Für ihre Untersuchung konzentrierten sich die Forschenden auf die sogenannten B-Gedächtniszellen des Immunsystems. Diese werden nach einem Erstkontakt mit einem Erreger oder durch eine Impfung in den Keimzentren in nächstgelegenen Lymphknoten gebildet und sind wichtig für ein langanhaltendes Immungedächtnis. Einige B-Gedächtniszellen durchlaufen mehrere Reifezyklen in den Keimzentren, wodurch die Affinität der Rezeptoren für die Antigene des Erregers spezifischer wird. Bei einem erneuten Kontakt mit dem Krankheitserreger oder den Antigenen einer Impfung wandeln sich ein Teil der B-Gedächtniszellen zu Plasmazellen um und bilden erneut Antikörper, die Krankheitserreger gezielter erkennen und bekämpfen können.
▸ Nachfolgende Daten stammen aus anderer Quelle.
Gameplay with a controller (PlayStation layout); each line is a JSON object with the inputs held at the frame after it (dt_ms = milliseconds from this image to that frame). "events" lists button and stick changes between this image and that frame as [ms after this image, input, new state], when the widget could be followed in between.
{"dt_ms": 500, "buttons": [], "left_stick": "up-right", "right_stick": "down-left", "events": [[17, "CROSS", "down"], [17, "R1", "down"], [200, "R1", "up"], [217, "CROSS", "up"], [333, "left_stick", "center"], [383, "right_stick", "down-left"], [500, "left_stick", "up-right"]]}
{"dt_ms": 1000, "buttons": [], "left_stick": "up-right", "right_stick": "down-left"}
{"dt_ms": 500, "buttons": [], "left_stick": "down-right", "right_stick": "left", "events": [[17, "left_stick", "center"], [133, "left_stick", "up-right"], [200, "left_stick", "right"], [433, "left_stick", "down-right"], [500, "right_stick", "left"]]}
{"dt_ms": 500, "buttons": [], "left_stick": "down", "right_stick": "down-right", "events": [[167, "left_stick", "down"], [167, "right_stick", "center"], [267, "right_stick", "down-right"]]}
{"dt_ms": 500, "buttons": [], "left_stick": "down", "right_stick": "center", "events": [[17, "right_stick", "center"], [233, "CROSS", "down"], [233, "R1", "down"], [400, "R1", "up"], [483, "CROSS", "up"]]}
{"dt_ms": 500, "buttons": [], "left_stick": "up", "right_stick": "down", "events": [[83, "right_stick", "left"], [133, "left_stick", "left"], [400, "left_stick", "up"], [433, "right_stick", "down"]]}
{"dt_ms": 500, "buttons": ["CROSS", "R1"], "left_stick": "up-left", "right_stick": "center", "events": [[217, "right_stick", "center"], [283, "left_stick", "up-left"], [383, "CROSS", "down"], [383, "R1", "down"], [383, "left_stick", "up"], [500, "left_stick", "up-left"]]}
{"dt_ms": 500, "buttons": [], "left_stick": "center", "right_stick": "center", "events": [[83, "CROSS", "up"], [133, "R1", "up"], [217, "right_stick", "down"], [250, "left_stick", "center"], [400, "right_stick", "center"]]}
Die Autorinnen und Autoren der Studie gingen der Frage nach, inwiefern der Injektionsort einer Zweitimpfung sich auf die Wiederverwendung und Weiterentwicklung bereits bestehender B-Gedächtniszellen auswirkt, die durch eine Erstimpfung gebildet wurden.

Hierfür immunisierten sie Mäuse in der rechten hinteren Pfote mit einem Influenza-Proteinimpfstoff (Prime Impfung). Eine zweite Dosis (Booster) folgte dann ein bis drei Monate nach der ersten entweder in dieselbe oder gegenüberliegende Pfote. Sie konnten beobachten, dass eine Zweitimpfung an derselben Stelle wie die Erstimpfung zu einer effektiveren Wiederbelebung der Keimzentren und einer höheren Anzahl an spezifischen B-Zellen führte, als wenn die Impfung in weiter entfernteres Gewebe gegeben wurde.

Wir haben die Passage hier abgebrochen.